Task requirements:
When the word "there" appears in a line of the data below, list that line.

━━━

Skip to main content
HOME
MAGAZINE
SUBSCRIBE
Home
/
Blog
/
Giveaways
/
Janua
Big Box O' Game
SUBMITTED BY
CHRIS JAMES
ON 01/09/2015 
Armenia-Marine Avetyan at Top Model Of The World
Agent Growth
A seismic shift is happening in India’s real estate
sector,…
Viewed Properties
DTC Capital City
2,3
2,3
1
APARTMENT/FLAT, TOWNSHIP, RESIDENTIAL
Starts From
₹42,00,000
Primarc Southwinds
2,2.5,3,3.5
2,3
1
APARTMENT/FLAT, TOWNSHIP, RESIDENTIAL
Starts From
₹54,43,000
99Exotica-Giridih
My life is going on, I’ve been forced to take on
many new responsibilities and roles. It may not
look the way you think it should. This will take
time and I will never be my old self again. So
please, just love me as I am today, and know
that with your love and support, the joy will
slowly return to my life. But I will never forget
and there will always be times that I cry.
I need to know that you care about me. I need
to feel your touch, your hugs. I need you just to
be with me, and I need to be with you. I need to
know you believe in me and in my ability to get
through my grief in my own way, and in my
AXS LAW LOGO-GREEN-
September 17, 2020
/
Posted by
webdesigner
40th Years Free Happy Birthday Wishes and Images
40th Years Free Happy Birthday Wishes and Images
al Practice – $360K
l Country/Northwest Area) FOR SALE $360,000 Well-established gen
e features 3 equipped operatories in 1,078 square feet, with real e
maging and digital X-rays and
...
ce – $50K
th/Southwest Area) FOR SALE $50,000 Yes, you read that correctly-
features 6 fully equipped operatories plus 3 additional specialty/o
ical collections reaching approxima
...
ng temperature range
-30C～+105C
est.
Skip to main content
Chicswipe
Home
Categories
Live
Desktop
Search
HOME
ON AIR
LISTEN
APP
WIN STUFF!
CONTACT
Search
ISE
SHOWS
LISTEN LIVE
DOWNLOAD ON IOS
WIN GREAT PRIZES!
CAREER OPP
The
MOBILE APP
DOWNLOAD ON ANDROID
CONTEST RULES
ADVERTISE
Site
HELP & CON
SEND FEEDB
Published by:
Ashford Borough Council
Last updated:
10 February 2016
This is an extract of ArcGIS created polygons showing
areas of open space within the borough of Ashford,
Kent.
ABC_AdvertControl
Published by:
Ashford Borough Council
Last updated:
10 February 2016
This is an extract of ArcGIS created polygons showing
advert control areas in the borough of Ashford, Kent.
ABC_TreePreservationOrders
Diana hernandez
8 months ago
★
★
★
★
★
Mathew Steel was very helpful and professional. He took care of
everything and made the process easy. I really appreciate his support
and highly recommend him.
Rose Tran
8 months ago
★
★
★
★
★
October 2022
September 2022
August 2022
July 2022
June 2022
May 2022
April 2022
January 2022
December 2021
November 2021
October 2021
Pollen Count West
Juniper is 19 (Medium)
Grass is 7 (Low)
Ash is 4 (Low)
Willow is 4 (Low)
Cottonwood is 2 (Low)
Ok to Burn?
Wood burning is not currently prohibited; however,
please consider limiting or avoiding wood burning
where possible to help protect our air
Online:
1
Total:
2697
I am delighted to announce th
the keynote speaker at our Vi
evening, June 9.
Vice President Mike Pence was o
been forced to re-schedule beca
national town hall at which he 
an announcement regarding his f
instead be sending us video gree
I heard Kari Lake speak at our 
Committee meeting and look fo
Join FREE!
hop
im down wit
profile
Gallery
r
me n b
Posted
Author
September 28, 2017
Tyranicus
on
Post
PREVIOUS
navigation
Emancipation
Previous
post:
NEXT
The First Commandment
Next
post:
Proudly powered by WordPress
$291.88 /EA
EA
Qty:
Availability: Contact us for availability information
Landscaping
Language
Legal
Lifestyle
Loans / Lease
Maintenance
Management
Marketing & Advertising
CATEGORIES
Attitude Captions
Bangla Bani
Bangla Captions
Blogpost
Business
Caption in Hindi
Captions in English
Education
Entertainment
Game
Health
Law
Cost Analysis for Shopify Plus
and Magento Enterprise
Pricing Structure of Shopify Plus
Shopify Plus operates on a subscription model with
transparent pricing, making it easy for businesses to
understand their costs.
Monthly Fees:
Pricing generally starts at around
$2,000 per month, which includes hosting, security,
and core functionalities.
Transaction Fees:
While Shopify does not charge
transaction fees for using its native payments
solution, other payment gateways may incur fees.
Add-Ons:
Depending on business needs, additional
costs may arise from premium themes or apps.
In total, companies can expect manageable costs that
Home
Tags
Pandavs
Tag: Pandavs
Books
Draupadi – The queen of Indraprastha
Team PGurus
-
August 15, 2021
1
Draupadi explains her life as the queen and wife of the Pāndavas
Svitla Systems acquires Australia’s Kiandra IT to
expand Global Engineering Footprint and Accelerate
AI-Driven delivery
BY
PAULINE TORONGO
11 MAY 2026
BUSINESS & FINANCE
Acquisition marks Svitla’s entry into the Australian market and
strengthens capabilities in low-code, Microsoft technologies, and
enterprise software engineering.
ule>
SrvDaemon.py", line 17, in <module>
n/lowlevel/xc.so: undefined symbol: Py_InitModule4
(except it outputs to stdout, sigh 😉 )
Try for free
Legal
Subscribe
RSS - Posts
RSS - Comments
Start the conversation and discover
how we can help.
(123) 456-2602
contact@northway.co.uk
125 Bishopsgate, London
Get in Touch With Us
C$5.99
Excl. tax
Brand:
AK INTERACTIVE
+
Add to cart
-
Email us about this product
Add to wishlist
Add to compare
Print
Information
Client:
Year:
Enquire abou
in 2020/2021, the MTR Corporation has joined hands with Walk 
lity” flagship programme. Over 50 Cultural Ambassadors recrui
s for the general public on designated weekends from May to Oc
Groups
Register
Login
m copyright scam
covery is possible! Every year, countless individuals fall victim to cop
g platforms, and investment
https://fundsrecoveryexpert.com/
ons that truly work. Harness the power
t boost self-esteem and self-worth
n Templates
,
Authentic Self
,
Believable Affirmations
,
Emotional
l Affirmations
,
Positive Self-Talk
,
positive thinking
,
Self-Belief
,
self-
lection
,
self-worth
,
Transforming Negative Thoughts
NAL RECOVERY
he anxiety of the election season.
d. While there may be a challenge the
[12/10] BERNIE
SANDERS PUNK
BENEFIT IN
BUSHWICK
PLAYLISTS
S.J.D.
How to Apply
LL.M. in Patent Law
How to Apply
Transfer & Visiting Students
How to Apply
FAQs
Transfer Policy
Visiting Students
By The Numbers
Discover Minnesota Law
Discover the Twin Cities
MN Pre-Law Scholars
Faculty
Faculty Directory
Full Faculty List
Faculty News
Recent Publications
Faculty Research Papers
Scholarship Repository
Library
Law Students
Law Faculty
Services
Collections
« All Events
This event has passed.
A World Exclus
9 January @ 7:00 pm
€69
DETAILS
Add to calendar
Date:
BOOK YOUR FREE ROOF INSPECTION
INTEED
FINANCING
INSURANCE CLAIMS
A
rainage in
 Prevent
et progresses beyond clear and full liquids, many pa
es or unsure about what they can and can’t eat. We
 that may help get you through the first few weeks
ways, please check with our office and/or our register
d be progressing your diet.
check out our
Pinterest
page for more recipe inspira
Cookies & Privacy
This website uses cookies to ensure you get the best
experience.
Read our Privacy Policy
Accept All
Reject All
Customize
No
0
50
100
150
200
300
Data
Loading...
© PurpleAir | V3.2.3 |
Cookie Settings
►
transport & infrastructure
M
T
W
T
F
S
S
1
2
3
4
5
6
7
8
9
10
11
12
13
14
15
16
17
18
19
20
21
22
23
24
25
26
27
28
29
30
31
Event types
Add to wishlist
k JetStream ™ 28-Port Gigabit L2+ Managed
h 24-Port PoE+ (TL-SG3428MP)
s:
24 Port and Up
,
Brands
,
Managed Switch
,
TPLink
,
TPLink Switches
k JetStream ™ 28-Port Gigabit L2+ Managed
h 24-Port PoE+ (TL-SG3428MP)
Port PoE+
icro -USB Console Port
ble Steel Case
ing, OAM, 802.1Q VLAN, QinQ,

━━━

Solution to the problem:
and there will always be times that I cry.
d. While there may be a challenge the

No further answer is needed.